**WHAT THE EXERCISE ASKS**: Return word for word the passage of the discussion on blocking channel sends that starts with "peterbourgon · 2021-07-10T01:12:35Z" and goes on through "with capacity zero.".

**EXERCISE TEXT**:
Proposal: Avoid blocking sends to a channel without timeout #131

prashantv · 2021-07-09T00:59:58Z

Semi-related to Channel Size is One or None

We've seen cases of deadlocks/unexpected blocking caused by blocking sends to a channel (example: tchannel-go#528). It's generally much safer to use a select with another case for timeout / ctx.Done(), or a non-blocking send.

There are some use-cases where it's safe; typically when the number of writers is bound to channel size and can be verified easily, so not sure how generally applicable this is.

The text was updated successfully, but these errors were encountered:

peterbourgon · 2021-07-10T01:12:35Z

Oof, I hope not!

I can't speak to specific packages that may serve specific purposes for you, but in general, it should be very rare that you make a nonblocking send on a channel. Go already gives you async where it matters, on syscalls; you want your application code to be nice and synchronous, i.e. deterministic, so that it takes advantage of the runtime. In the hopefully rare cases you use channels to communicate between components, they should almost always be blocking sends and recvs on chans with capacity zero.

[Stored data entries]
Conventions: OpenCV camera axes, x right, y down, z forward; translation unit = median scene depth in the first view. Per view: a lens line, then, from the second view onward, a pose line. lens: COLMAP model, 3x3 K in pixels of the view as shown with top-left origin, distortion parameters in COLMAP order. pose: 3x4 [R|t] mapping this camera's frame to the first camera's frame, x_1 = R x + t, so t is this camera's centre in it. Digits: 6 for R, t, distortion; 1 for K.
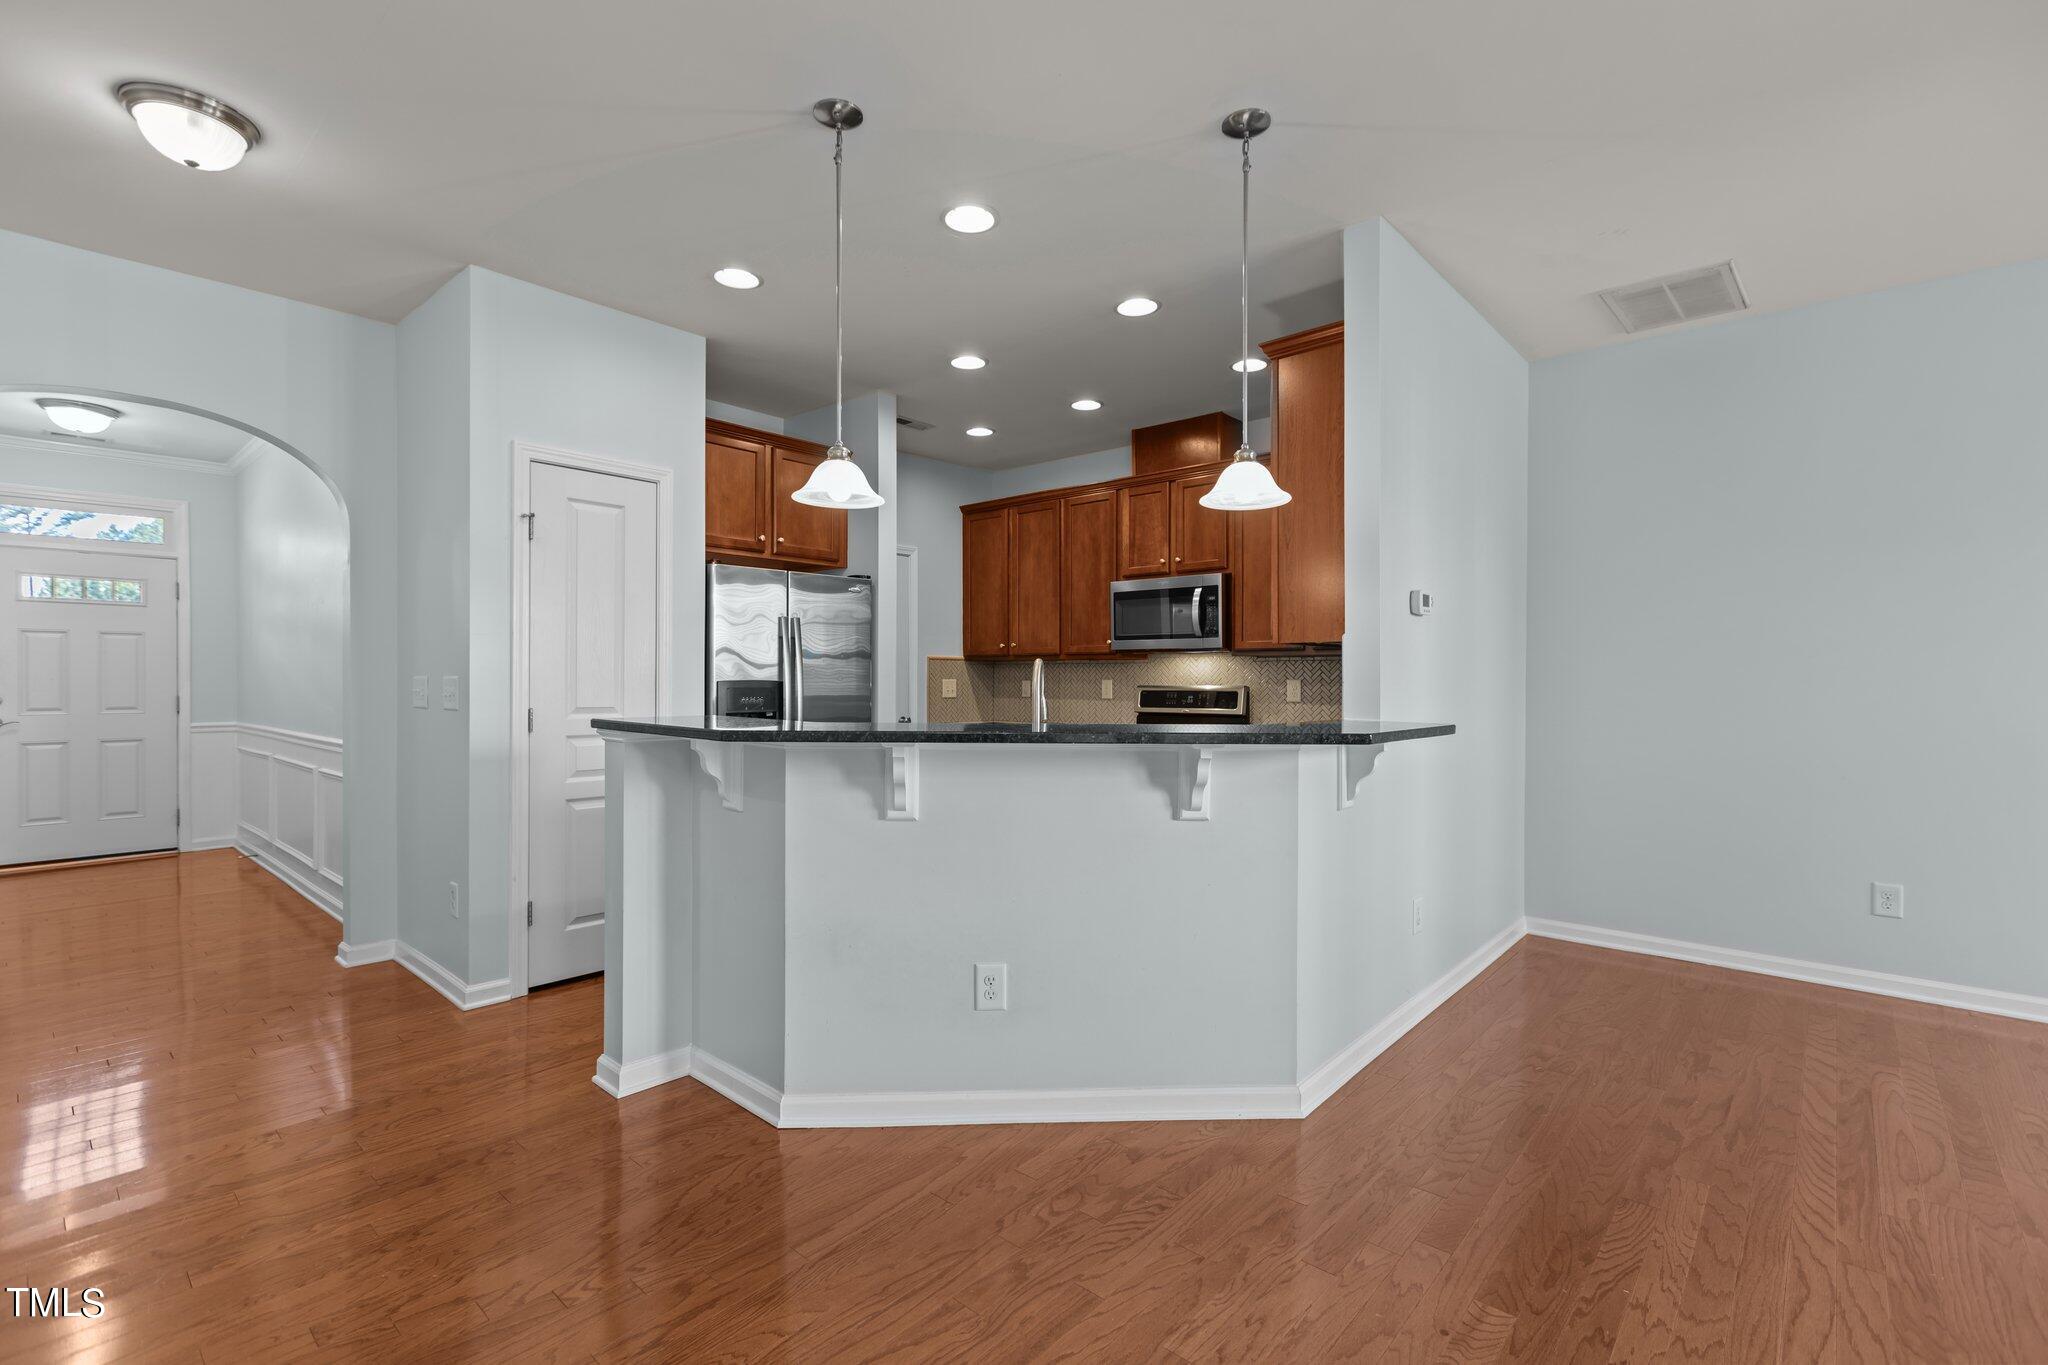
lens RADIAL K [[908.3, 0, 1010.5], [0, 908.3, 687.8], [0, 0, 1]] dist [0.005474, -0.000641]
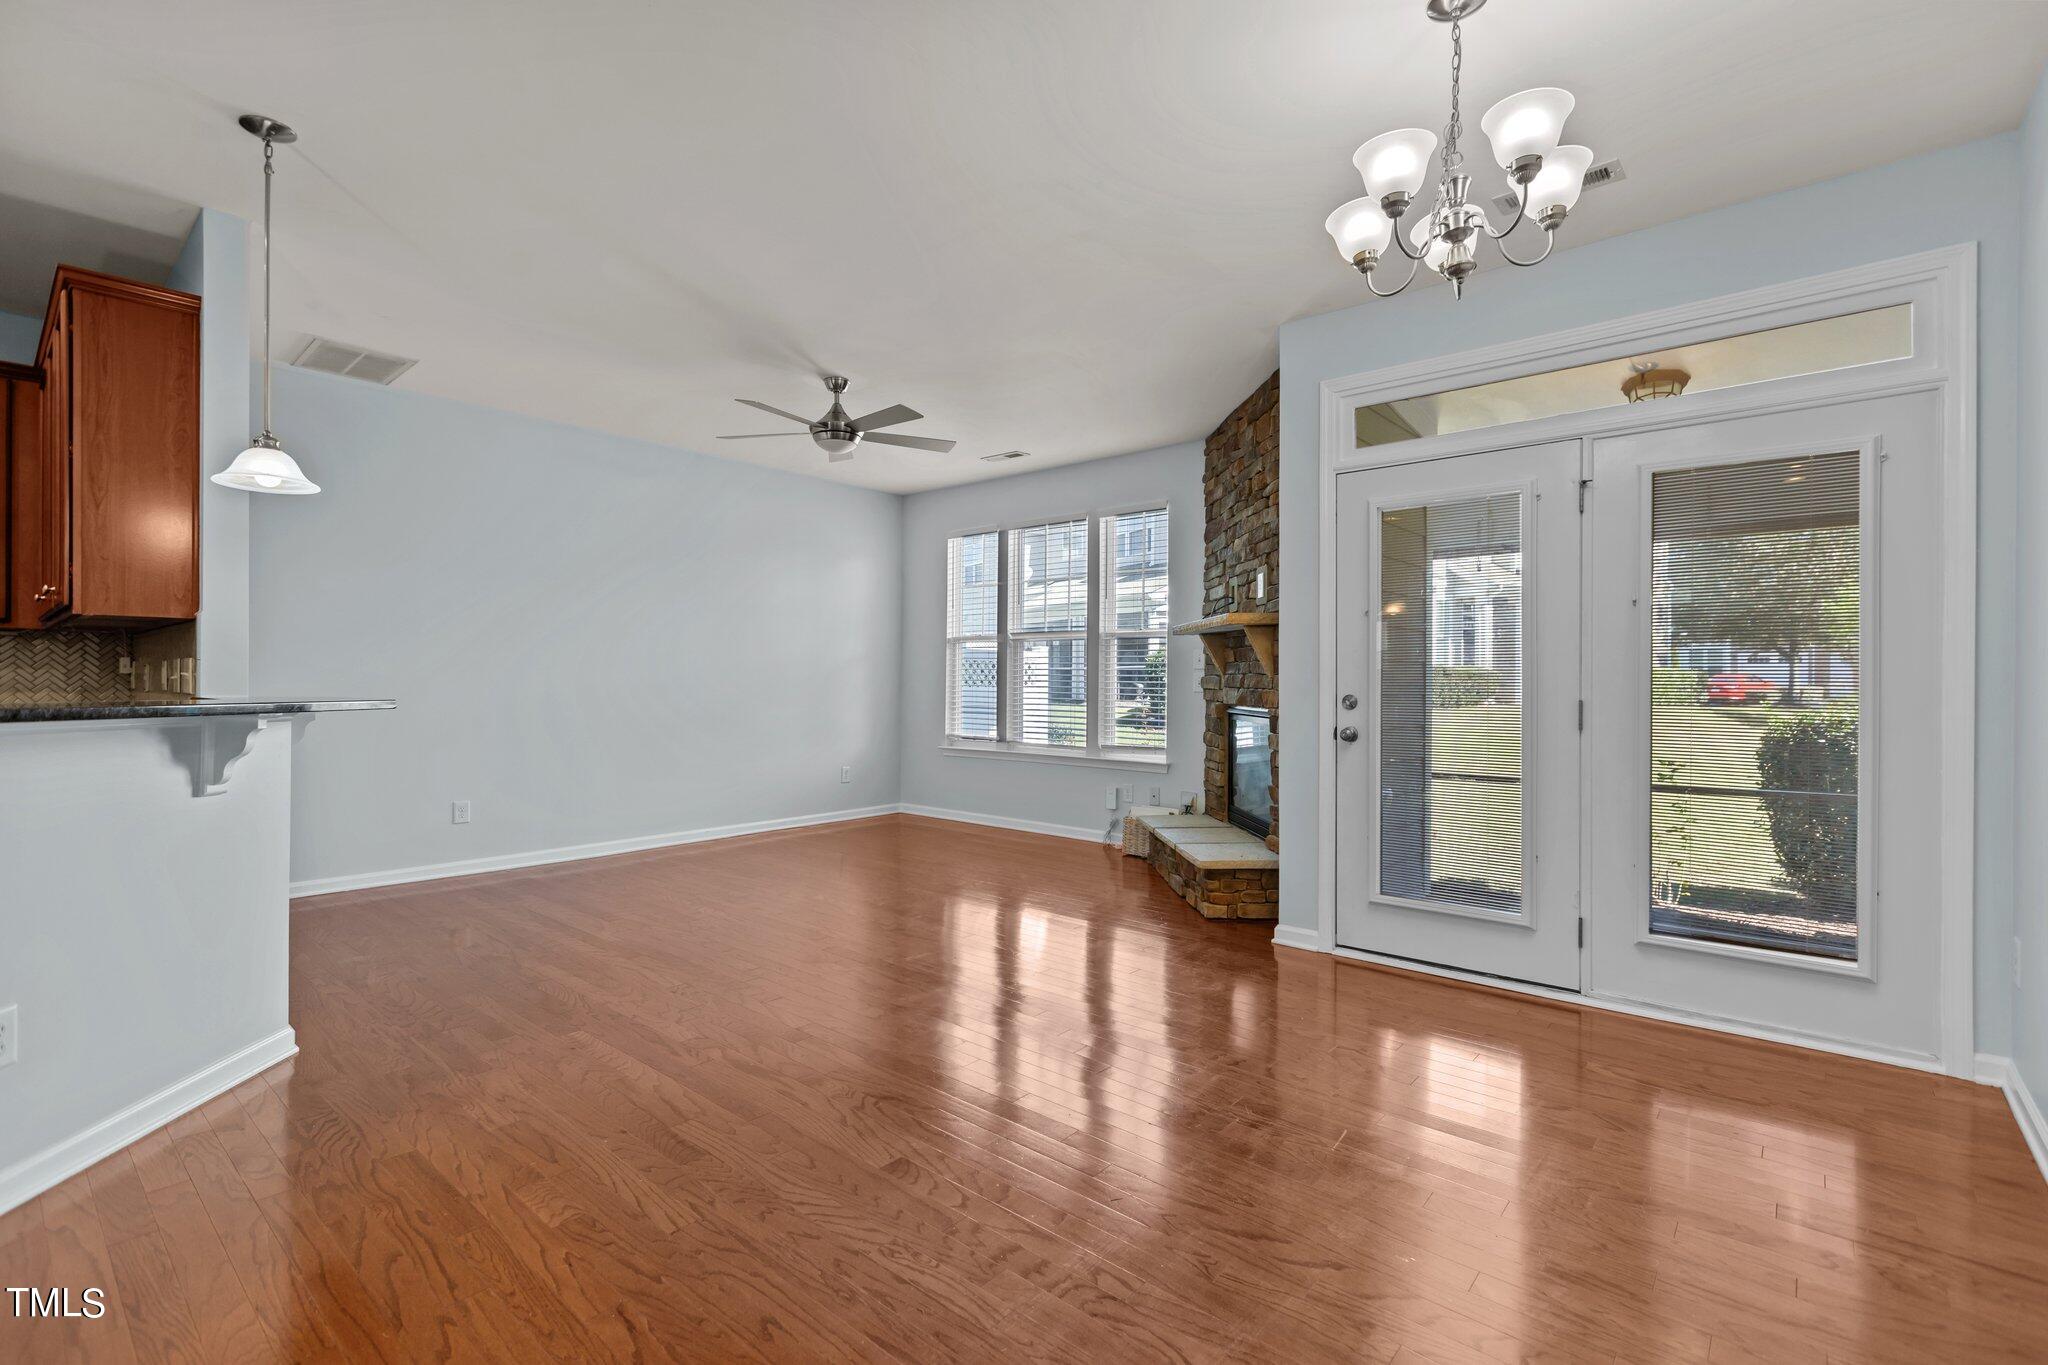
lens RADIAL K [[908.3, 0, 1026.1], [0, 908.3, 684.5], [0, 0, 1]] dist [0.005474, -0.000641]
pose [[-0.017902, -0.004559, 0.999829, -0.591742], [0.002173, 0.999987, 0.004599, 0.017468], [-0.999837, 0.002255, -0.017891, 0.098001]]
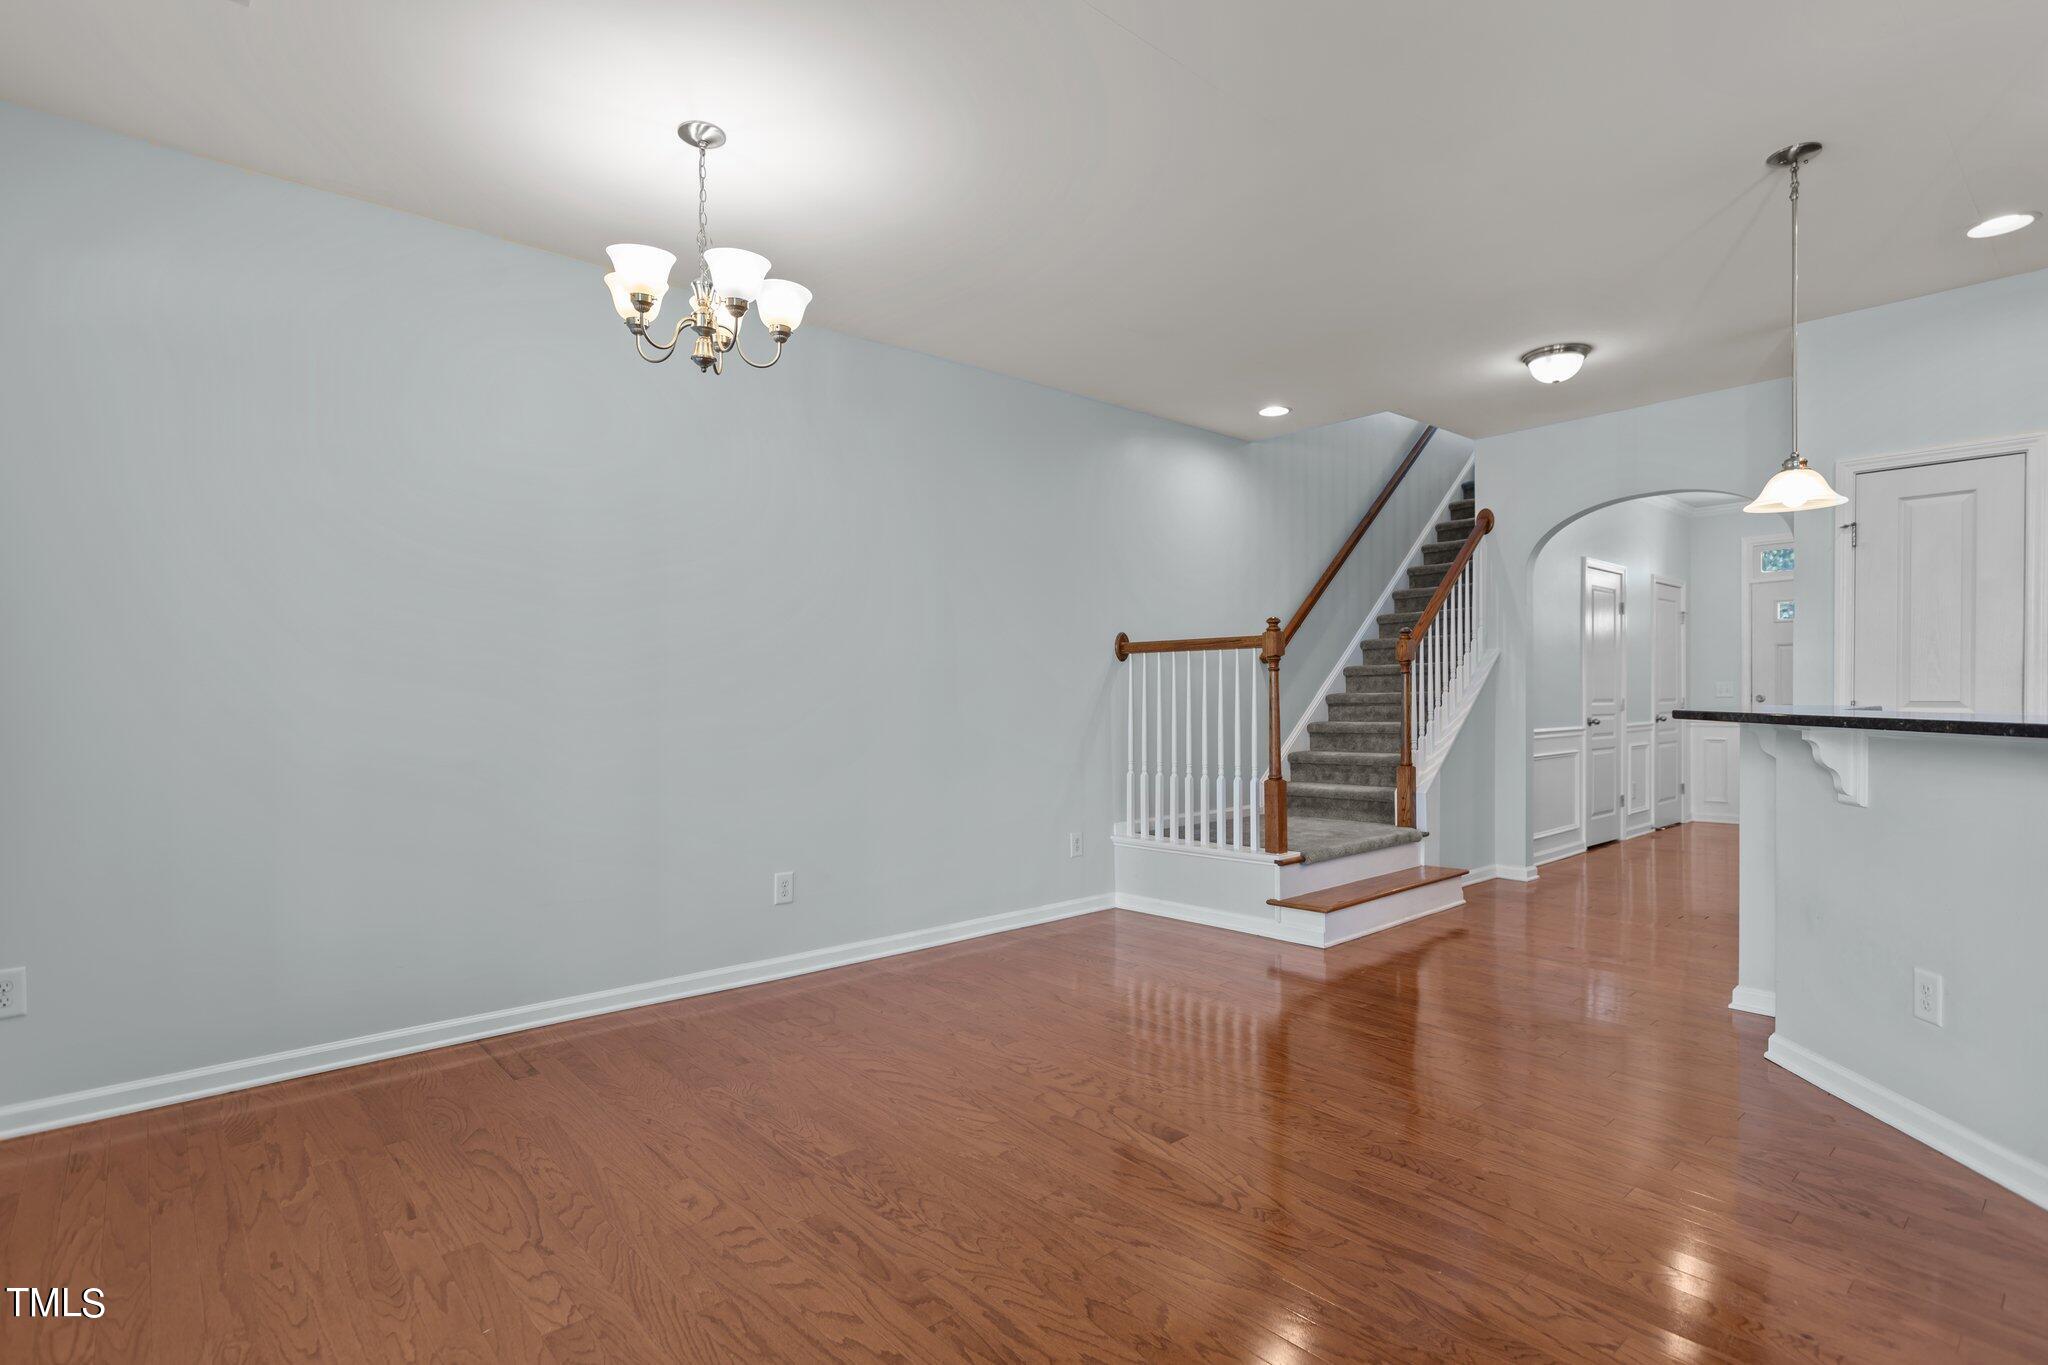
lens RADIAL K [[995.8, 0, 1016.9], [0, 995.8, 703.2], [0, 0, 1]] dist [0.000240, 0.000779]
pose [[-0.124557, 0.007267, -0.992186, 0.798671], [-0.001025, 0.999972, 0.007453, 0.017890], [0.992212, 0.001946, -0.124546, 0.151717]]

**TASK RESULT**:
peterbourgon · 2021-07-10T01:12:35Z

Oof, I hope not!

I can't speak to specific packages that may serve specific purposes for you, but in general, it should be very rare that you make a nonblocking send on a channel. Go already gives you async where it matters, on syscalls; you want your application code to be nice and synchronous, i.e. deterministic, so that it takes advantage of the runtime. In the hopefully rare cases you use channels to communicate between components, they should almost always be blocking sends and recvs on chans with capacity zero.